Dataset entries
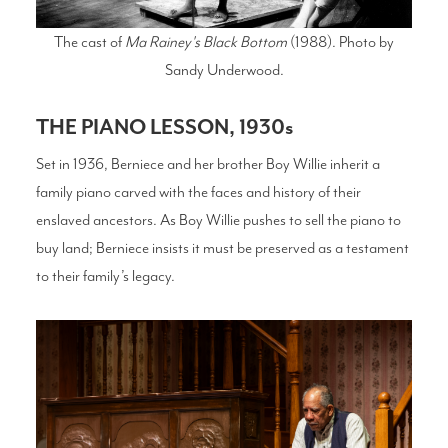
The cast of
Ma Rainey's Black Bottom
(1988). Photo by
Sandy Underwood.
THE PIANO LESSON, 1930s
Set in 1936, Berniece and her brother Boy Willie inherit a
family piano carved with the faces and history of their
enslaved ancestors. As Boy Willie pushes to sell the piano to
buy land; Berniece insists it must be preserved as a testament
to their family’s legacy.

* * *

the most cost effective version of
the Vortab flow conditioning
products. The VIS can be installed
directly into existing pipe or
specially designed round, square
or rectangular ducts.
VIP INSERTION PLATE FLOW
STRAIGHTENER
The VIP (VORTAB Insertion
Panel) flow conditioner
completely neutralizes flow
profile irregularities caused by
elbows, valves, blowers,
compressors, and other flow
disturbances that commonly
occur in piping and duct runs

* Your task
Your answer must consist solely of the lines above between the line holding "enslaved ancestors. As" and the line holding "to their family’s legacy.", inclusive, copied exactly.

* Result
enslaved ancestors. As Boy Willie pushes to sell the piano to
buy land; Berniece insists it must be preserved as a testament
to their family’s legacy.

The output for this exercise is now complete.